Women leaders from every sector of society are helping sustain this worldwide revolution. Those in higher education have a particularly powerful podium from which to work for justice and equality, she said.
To stay ahead of change, women must ask themselves: What is the next frontier? Where should we go as leaders? She spoke at ACE's Fourth Women Presidents' Summit in Washington DC in June.
New heroes for a new era
Tarr-Whelan remembers not getting into a hospital grad program because she was female, and being fired from a nursing job on her first day because she wouldn't stand up when a doctor entered the room.

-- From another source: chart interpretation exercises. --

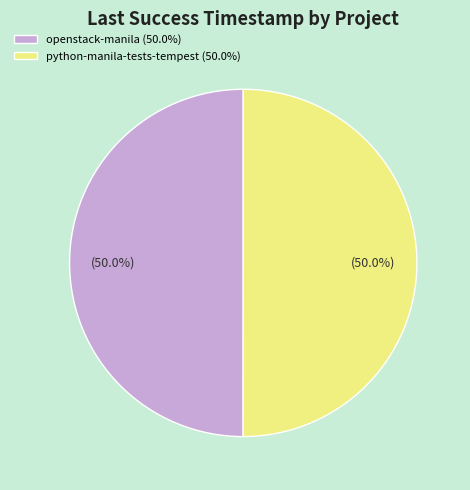

To the nearest percent, what portion does python-manila-tests-tempest represent?

50%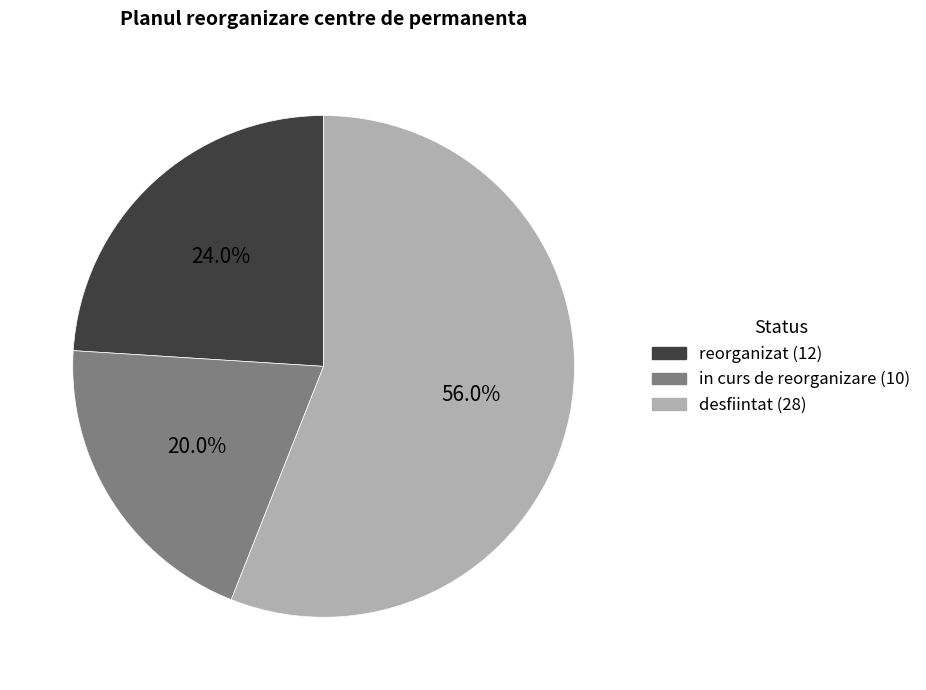

To the nearest percent, what is the average slice percentage?

33%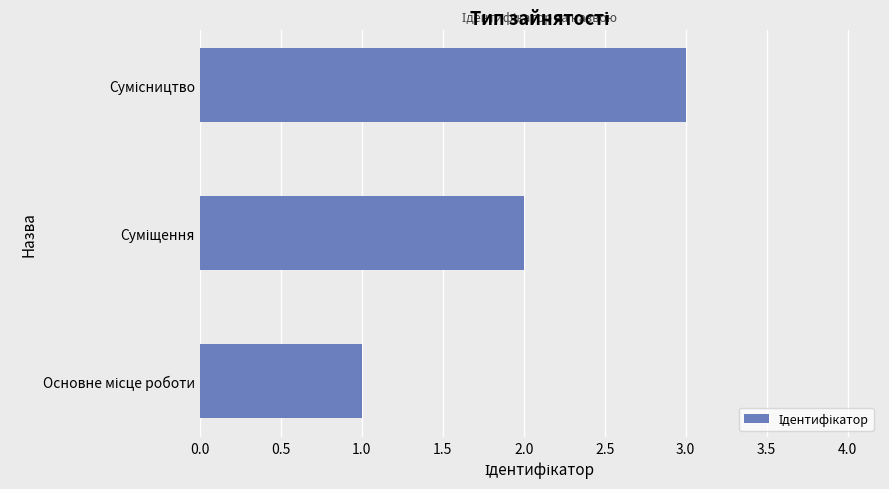

What is the maximum value shown in the chart?

3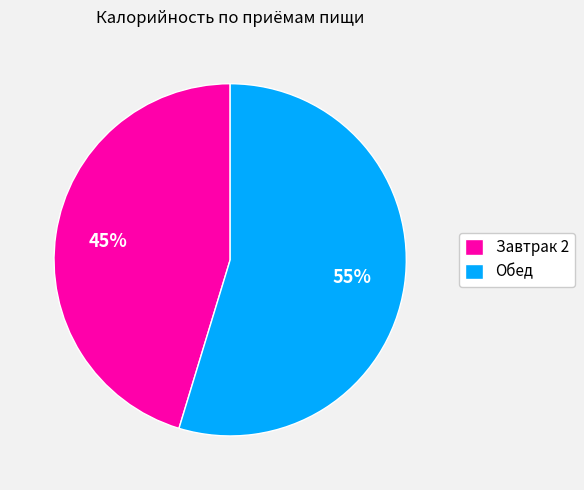

Combined, do Обед and Завтрак 2 account for over 50%?

Yes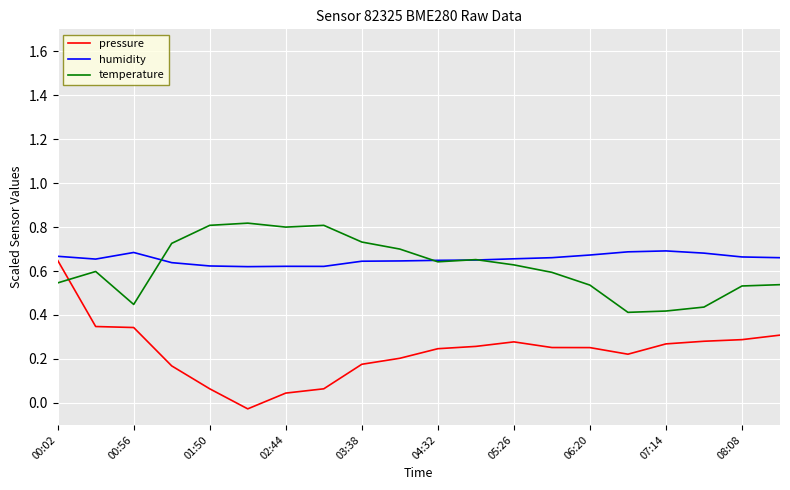

After their last crossing, which series has the higher values: temperature or pressure?

temperature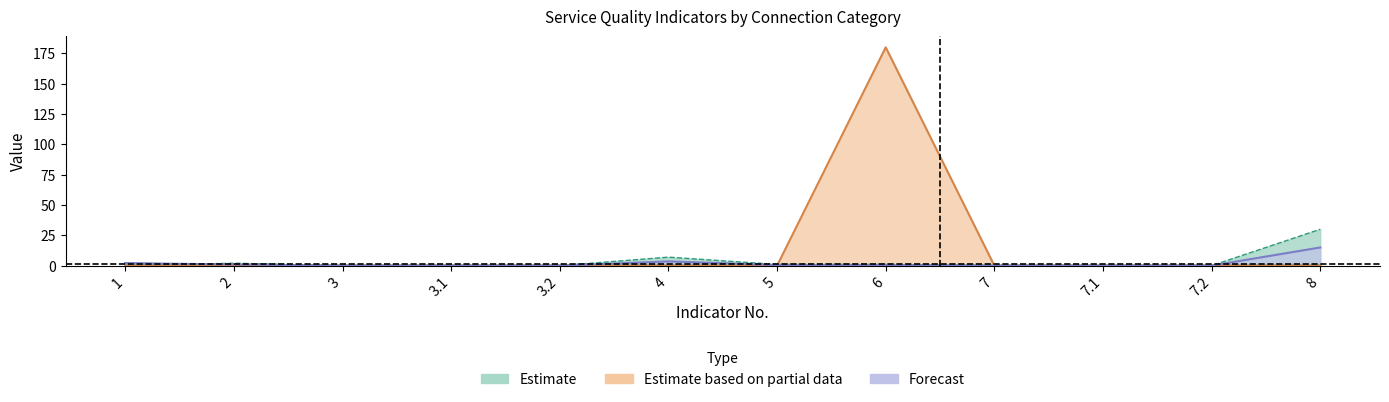

Does the chart have visible grid lines?

No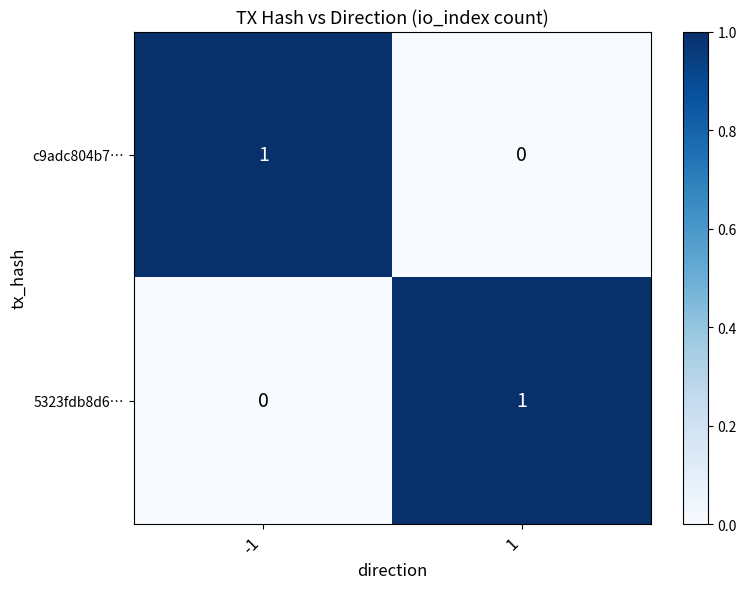

Is it true that c9adc804b7… equals 1 at -1?

True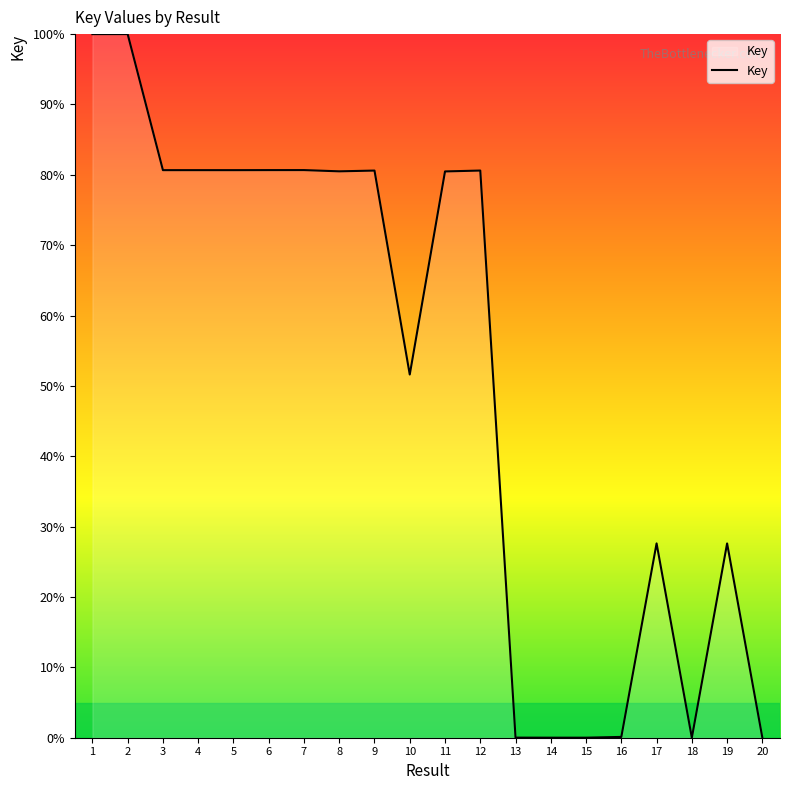

What is the difference between the maximum and minimum values?

100.0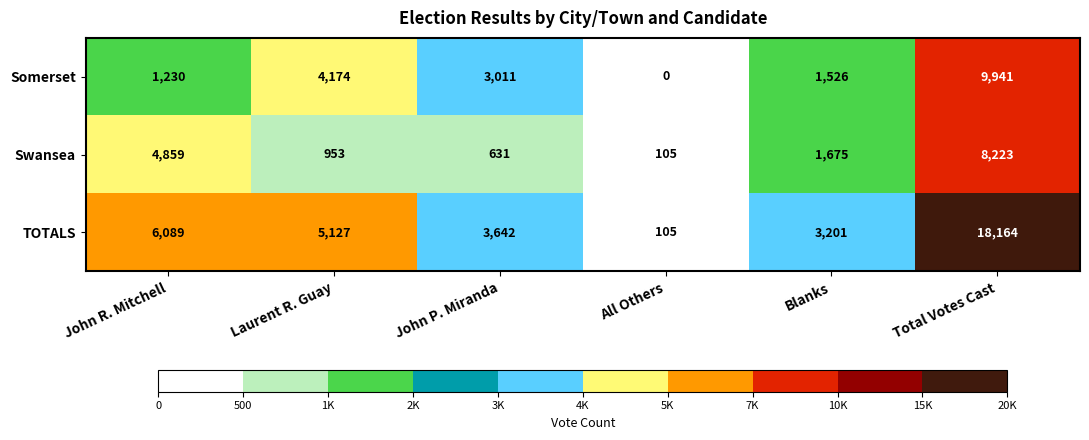

The TOTALS series shows 1542 at Blanks. True or false?

False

Sharon Watkins from Enron and Special Agent Colleen Rowley of the FBI are her new heroes. Both women work in entrenched, male-dominated organizations, share families with stay-at-home husbands and displayed tremendous courage. "They came forward when the going was really tough to say, 'what's happening here is morally and ethically wrong,'" she said.
She cited another example of progress: A powerful Speaker of the House in Virginia was recently deposed by his GOP colleagues for paying hush money to a woman he'd sexually harassed. "An important political guy lost his job because of sexual harassment of a young woman--and not a woman of position or means or authority," she said, quoting from his parting remarks: "The times have changed and I didn't change. What used to be acceptable is no longer."